Mantle won the American League Most Valuable Player Award in 1962 after placing second to teammate Roger Maris in the MVP voting in 1960 and 1961. At age 30, Mantle had battled injuries throughout his career, and the club wasn’t sure how much longer it could count on him to be productive. Despite any optimism the club could muster, the Yankee superstar entered the latter part of his career.
There was plenty of pressure on the Yankees’ front office to produce the ‘next Mickey Mantle.’ After more than 40 years of continuous superstars—Ruth, Gehrig, DiMaggio, and Mantle—fans weren’t ready for it to end. A team with a superstar is a team with hope, charisma, and an attendance magnet. Touting a potential superstar is a way to sell fans on a brighter future.
The Yankees and the New York media, particularly in the 1960s and early 1970s, unfairly hung “the next Mickey Mantle” label on many players, all of whom fell short of his standards. Tresh, Joe Pepitone, Roger Repoz, Bobby Murcer, Steve Whitaker, Bill Robinson, Tony Solaita, and Ron Blomberg were victims of the hype.
In 1965 when Mantle and Maris were both injured, the Yankees called up 25-year-old, left-handed hitting outfielder Roger Repoz from Toledo. Plagued by strikeouts and a low batting average most of his minor league career, Repoz led the International League in home runs when he was summoned to the majors.

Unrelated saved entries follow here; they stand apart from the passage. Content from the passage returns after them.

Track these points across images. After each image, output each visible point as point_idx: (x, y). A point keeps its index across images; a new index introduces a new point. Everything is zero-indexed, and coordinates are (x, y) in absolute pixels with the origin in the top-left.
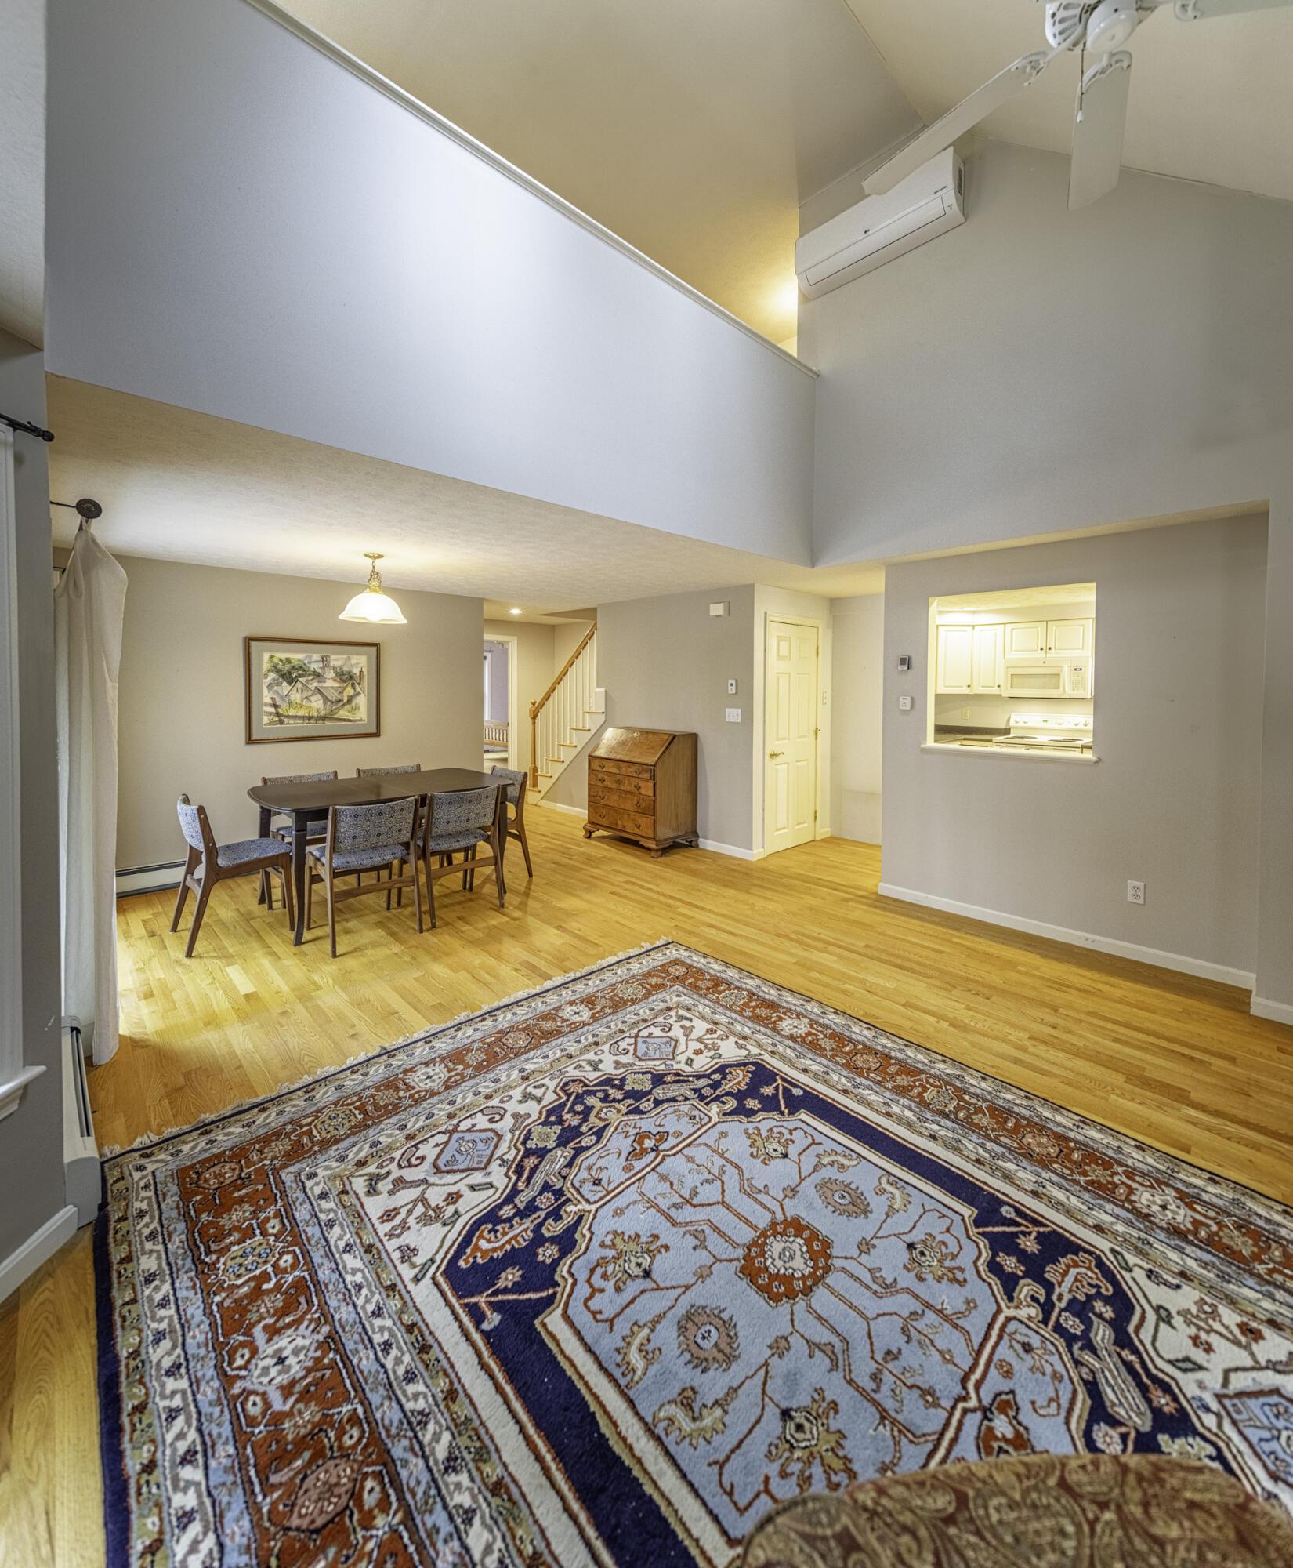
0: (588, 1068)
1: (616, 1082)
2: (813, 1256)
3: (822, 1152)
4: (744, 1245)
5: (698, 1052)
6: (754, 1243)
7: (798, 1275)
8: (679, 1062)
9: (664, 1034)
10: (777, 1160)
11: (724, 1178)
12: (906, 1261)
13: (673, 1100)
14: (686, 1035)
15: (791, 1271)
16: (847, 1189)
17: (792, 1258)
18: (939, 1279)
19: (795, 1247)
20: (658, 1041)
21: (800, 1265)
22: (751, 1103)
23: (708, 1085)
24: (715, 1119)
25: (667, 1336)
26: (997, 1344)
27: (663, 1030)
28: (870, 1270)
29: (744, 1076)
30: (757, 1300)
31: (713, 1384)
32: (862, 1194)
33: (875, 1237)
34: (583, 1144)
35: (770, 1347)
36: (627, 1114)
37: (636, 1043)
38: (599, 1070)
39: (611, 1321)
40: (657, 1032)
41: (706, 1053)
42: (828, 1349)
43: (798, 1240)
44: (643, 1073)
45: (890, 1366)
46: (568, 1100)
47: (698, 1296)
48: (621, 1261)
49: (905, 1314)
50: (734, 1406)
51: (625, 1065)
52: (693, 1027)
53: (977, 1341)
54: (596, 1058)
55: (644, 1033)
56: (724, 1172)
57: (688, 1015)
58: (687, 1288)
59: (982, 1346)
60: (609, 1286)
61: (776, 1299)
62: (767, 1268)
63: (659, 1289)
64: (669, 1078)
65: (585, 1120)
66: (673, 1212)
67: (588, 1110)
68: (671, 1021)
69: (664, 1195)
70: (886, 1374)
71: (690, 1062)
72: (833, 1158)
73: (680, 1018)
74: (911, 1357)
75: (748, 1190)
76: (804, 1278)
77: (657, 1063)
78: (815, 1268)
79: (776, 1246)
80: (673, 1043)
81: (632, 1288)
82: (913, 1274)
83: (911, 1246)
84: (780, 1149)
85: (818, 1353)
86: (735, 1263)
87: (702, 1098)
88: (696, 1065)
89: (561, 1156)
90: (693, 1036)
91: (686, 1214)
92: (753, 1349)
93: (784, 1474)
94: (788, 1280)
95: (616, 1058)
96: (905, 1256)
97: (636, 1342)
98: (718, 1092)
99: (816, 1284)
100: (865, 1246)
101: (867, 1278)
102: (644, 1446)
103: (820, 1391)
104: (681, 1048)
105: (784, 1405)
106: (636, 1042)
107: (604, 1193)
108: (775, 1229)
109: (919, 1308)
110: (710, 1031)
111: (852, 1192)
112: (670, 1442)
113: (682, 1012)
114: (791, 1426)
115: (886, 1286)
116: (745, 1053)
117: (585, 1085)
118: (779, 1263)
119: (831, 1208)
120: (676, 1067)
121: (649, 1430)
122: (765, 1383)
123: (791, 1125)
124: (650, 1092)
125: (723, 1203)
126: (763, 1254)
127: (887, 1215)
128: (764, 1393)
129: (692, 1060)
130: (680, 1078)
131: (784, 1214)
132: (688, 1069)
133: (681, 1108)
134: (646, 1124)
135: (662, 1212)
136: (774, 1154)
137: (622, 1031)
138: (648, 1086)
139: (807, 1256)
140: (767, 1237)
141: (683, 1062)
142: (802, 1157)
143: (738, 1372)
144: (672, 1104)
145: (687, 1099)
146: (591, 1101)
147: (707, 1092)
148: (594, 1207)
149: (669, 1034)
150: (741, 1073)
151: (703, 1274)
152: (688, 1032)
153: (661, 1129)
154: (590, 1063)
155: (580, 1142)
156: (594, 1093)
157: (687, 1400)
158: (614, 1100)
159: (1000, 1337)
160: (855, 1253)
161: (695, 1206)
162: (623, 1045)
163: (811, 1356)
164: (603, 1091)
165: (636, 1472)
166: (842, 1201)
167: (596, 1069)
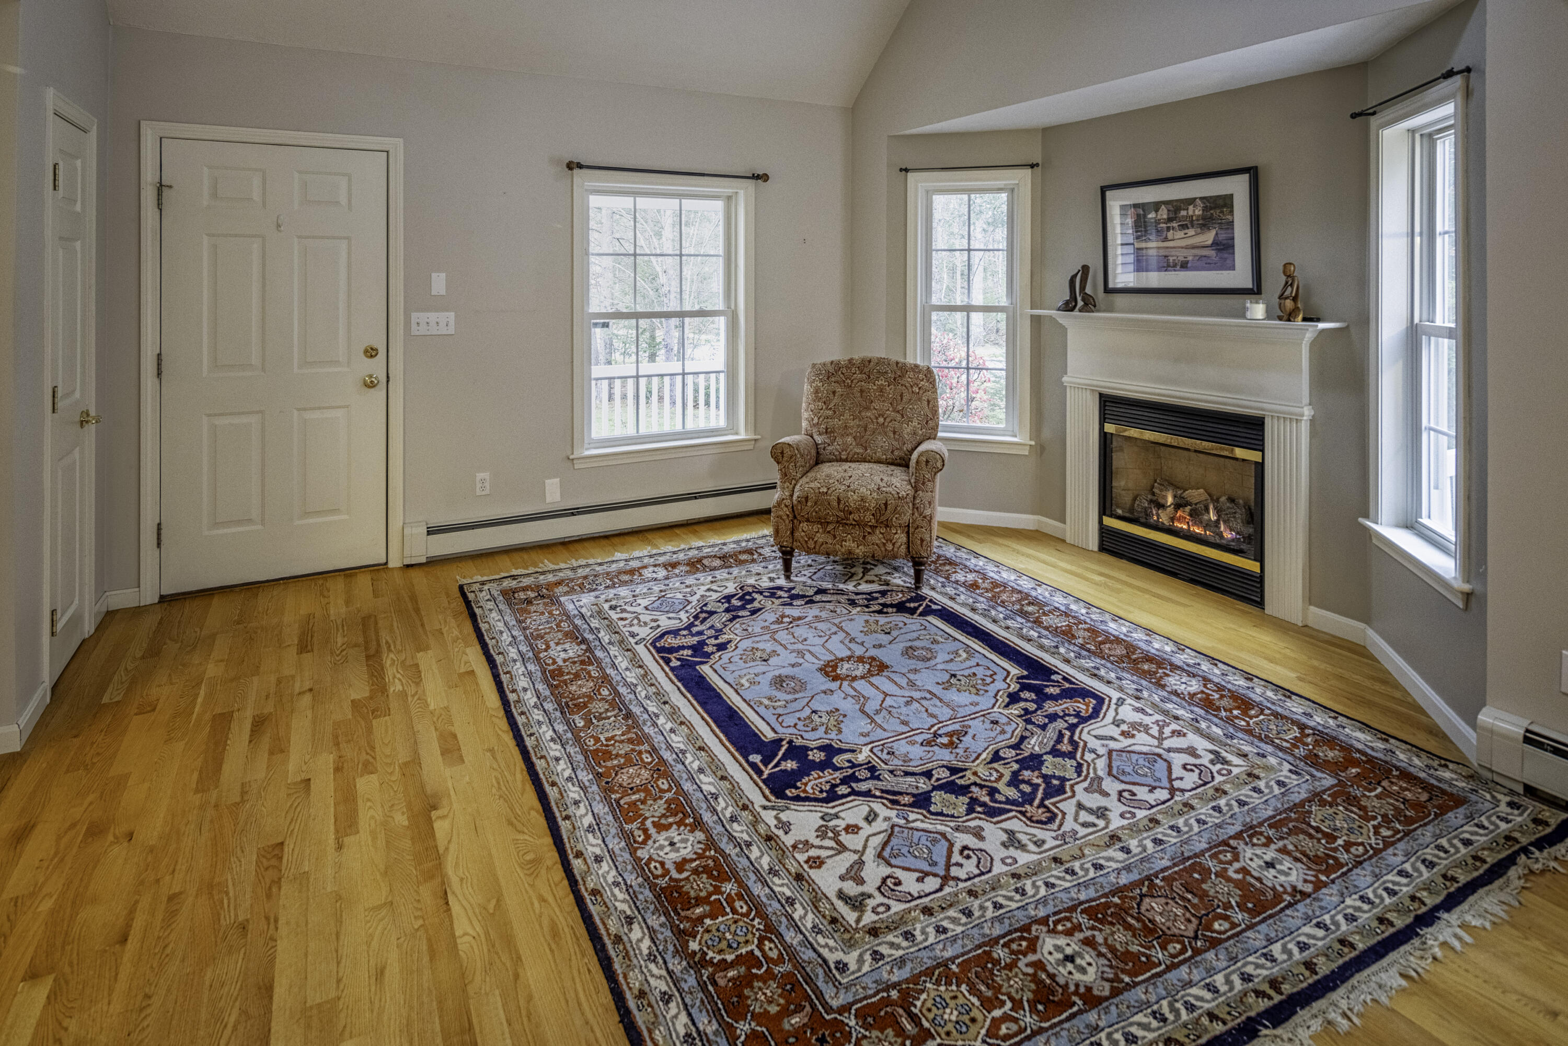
0: (1024, 839)
1: (979, 809)
5: (852, 829)
8: (887, 819)
9: (899, 873)
10: (825, 710)
11: (879, 706)
13: (907, 774)
14: (861, 863)
20: (910, 862)
22: (816, 756)
23: (858, 780)
24: (866, 749)
27: (898, 883)
29: (806, 784)
34: (1014, 752)
36: (966, 770)
37: (948, 866)
38: (1006, 831)
40: (910, 884)
41: (842, 824)
44: (941, 814)
46: (1043, 800)
51: (966, 830)
52: (842, 878)
54: (1012, 852)
55: (932, 883)
57: (840, 905)
64: (907, 799)
65: (1015, 774)
67: (1015, 781)
68: (880, 899)
69: (935, 706)
71: (871, 818)
73: (857, 903)
77: (918, 824)
80: (886, 854)
84: (816, 717)
87: (872, 769)
88: (865, 810)
89: (1034, 745)
90: (851, 858)
95: (981, 845)
98: (850, 771)
104: (876, 841)
106: (948, 868)
107: (987, 716)
110: (816, 863)
113: (851, 916)
116: (784, 816)
117: (1023, 813)
120: (893, 814)
124: (935, 788)
129: (866, 819)
130: (892, 798)
132: (877, 807)
133: (901, 763)
134: (945, 756)
136: (823, 714)
137: (971, 893)
138: (937, 796)
141: (880, 819)
142: (800, 707)
144: (910, 769)
145: (891, 772)
146: (1012, 793)
147: (863, 774)
149: (887, 871)
150: (809, 788)
152: (854, 873)
153: (928, 749)
154: (1022, 847)
155: (1017, 755)
156: (1008, 801)
158: (981, 787)
162: (970, 866)
164: (996, 801)
167: (1011, 833)
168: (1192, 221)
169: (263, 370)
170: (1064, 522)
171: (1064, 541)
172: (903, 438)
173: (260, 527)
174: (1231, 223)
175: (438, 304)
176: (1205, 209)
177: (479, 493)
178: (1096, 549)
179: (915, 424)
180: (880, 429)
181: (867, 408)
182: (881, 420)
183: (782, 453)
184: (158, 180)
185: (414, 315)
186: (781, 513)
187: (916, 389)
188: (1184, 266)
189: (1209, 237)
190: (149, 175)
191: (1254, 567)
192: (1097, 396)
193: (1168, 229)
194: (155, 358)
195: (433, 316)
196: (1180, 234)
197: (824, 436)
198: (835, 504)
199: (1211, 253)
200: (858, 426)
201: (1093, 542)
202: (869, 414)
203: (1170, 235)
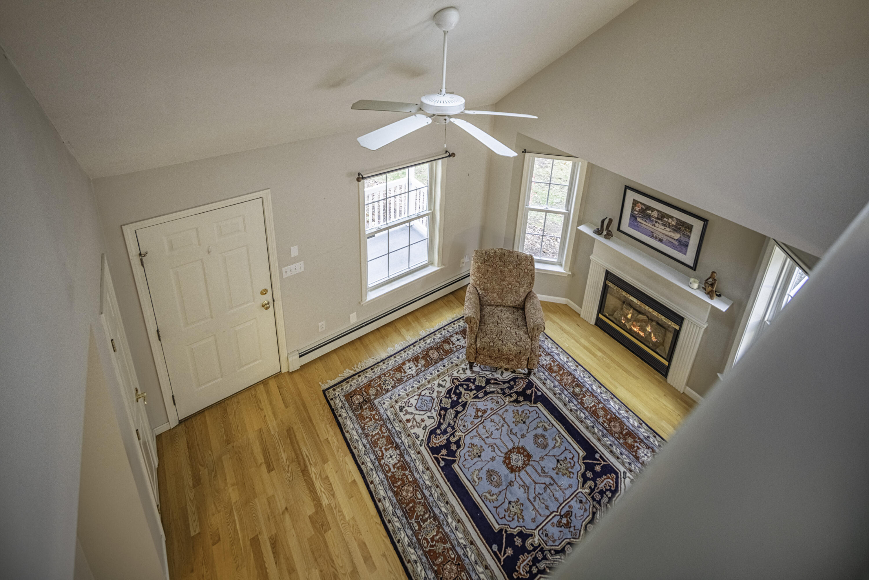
2: (509, 458)
3: (495, 502)
4: (530, 465)
6: (526, 465)
7: (515, 453)
10: (513, 501)
11: (534, 495)
12: (483, 452)
15: (517, 455)
16: (491, 482)
17: (516, 459)
18: (476, 446)
19: (514, 462)
21: (514, 456)
24: (536, 532)
25: (551, 443)
26: (471, 428)
28: (494, 451)
30: (528, 449)
31: (540, 431)
32: (487, 479)
33: (489, 462)
35: (526, 436)
39: (566, 450)
42: (512, 433)
43: (512, 464)
45: (498, 428)
47: (544, 452)
48: (566, 467)
49: (490, 438)
50: (535, 426)
53: (475, 430)
56: (534, 498)
58: (546, 455)
59: (475, 428)
60: (568, 460)
61: (523, 448)
62: (524, 456)
63: (554, 456)
66: (552, 482)
69: (556, 490)
70: (500, 426)
72: (491, 498)
74: (493, 429)
75: (526, 488)
76: (514, 452)
78: (510, 455)
79: (520, 464)
81: (562, 458)
82: (483, 448)
83: (479, 456)
84: (511, 508)
85: (515, 433)
86: (533, 459)
91: (548, 480)
92: (530, 436)
93: (526, 414)
94: (519, 452)
96: (483, 454)
97: (559, 443)
99: (511, 450)
100: (493, 459)
101: (496, 449)
102: (554, 423)
103: (516, 425)
105: (524, 424)
107: (577, 496)
108: (520, 469)
109: (486, 439)
111: (490, 480)
112: (549, 422)
114: (524, 420)
115: (492, 446)
118: (520, 458)
119: (499, 474)
121: (553, 425)
122: (528, 429)
123: (504, 521)
125: (535, 483)
126: (524, 461)
127: (482, 469)
128: (528, 427)
131: (515, 475)
135: (557, 484)
139: (511, 459)
140: (522, 467)
142: (503, 501)
143: (534, 433)
148: (580, 490)
151: (542, 458)
153: (560, 529)
157: (545, 429)
159: (469, 429)
160: (497, 458)
161: (545, 483)
163: (516, 433)
165: (555, 419)
166: (495, 477)
168: (669, 225)
169: (212, 318)
170: (581, 307)
171: (579, 315)
172: (520, 294)
173: (221, 379)
174: (689, 237)
175: (296, 260)
176: (677, 223)
177: (320, 330)
178: (594, 324)
179: (525, 287)
180: (509, 291)
181: (504, 280)
182: (510, 286)
183: (470, 321)
184: (139, 252)
185: (284, 269)
186: (471, 351)
187: (526, 271)
188: (661, 241)
189: (677, 236)
190: (133, 251)
191: (666, 363)
192: (605, 271)
193: (656, 222)
194: (156, 333)
195: (293, 266)
196: (663, 227)
197: (483, 291)
198: (497, 352)
199: (676, 243)
200: (499, 289)
201: (593, 322)
202: (504, 283)
203: (657, 225)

Johnny Johnson, director of the Yankees farm system, proclaimed, “The next Yankee star is Roger Repoz. There is no doubt about it.”2 In 127 games over three seasons with New York, Repoz tallied 12 home runs and batted .240.
Cleveland Indians manager Birdie Tebbetts offered another observation, “There is a myth that you put a player in a Yankee uniform, and he becomes great. But you have to put the right player in the uniform. The Yankees are having trouble getting that kind of player because the other clubs are building themselves up.” Implementing the major league amateur draft in 1965 almost guaranteed the Yankees wouldn’t be able to turn their fortunes around quickly. Before the draft, the club flooded the country with its savvy scouts and used its power and prestige to sign a host of talented players. Under the amateur draft, however, teams selected players in the inverse order of their finish. It was an effort to introduce parity and end bidding wars. It didn’t favor the Yankees.
In 1967, Jack Mann, author of The Decline and Fall of the New York Yankees, wrote, “the Yankees are in this mess because of 10 years, maybe 20 years, of bad management. Not stupid management, but short-sighted management, the failure to recognize the game of baseball was changing into a system of controlled mediocrity, to which the Yankee method could no longer be superior, or even equal.”
Arrogance had cost the Yankees. When bonus players became the rage in the 1950s, the Yankees shunned them for the most part. The club preferred to sign players relatively cheaply. They counted on the aura of pinstripes to offset their subpar bonus offers. Bobby Murcer, who idolized Mantle growing up in Oklahoma, signed with the Yankees for $10,000, even though the Los Angeles Dodgers offered him $20,000. He dreamed of playing for the Yankees and figured a string of World Series checks would make up the difference.
The Yankees signed Roger Repoz for $4,000 and Steve Whitaker for $5,500. After Tony Solaita signed for a modest $1,000 bonus, he joked, “I signed for a steak dinner, and I had to leave the tip.”5 On the flip side, the club offered Rick Reichardt more money than the Los Angeles Angels did in 1964 ($200,000), but the youngster passed up the offer to sign with the California club. The New Yorkers also inked Ron Blomberg for $75,000 in 1972.
Even though the Yankees had Elston Howard, the 1963 American League Most Valuable Player, they had been slow to scout and sign Black players. That reluctance cost them a wealth of talent.